Stored items:
= Beginning of Section =

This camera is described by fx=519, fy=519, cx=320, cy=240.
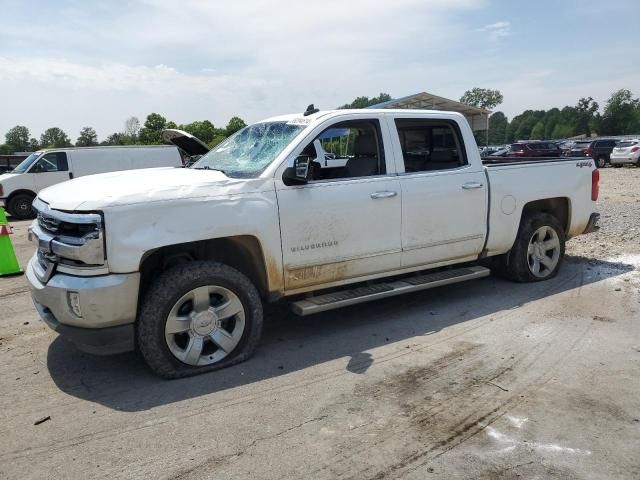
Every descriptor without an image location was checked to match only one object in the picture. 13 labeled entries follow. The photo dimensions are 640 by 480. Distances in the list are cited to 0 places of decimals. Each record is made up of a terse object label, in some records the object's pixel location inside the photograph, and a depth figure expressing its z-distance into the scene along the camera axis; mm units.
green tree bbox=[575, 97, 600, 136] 101125
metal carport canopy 18806
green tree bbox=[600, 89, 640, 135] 90250
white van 15391
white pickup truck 3609
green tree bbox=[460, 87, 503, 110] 129875
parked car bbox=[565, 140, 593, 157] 29456
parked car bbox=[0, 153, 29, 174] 28506
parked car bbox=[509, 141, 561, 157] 29547
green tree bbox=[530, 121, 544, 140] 114688
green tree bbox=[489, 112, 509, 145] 120912
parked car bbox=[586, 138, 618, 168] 31500
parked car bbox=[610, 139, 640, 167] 28375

= End of Section =

▸ TASK REQUIREMENTS
Each line of the data above needs to be retyped as it is, without any picture.

▸ YOUR RESPONSE
This camera is described by fx=519, fy=519, cx=320, cy=240.
Every descriptor without an image location was checked to match only one object in the picture. 13 labeled entries follow. The photo dimensions are 640 by 480. Distances in the list are cited to 0 places of decimals. Each record is made up of a terse object label, in some records the object's pixel location inside the photograph, and a depth figure expressing its z-distance into the scene along the camera axis; mm units.
green tree bbox=[575, 97, 600, 136] 101125
metal carport canopy 18806
green tree bbox=[600, 89, 640, 135] 90250
white van 15391
white pickup truck 3609
green tree bbox=[460, 87, 503, 110] 129875
parked car bbox=[565, 140, 593, 157] 29456
parked car bbox=[0, 153, 29, 174] 28506
parked car bbox=[509, 141, 561, 157] 29547
green tree bbox=[530, 121, 544, 140] 114688
green tree bbox=[489, 112, 509, 145] 120912
parked car bbox=[586, 138, 618, 168] 31500
parked car bbox=[610, 139, 640, 167] 28375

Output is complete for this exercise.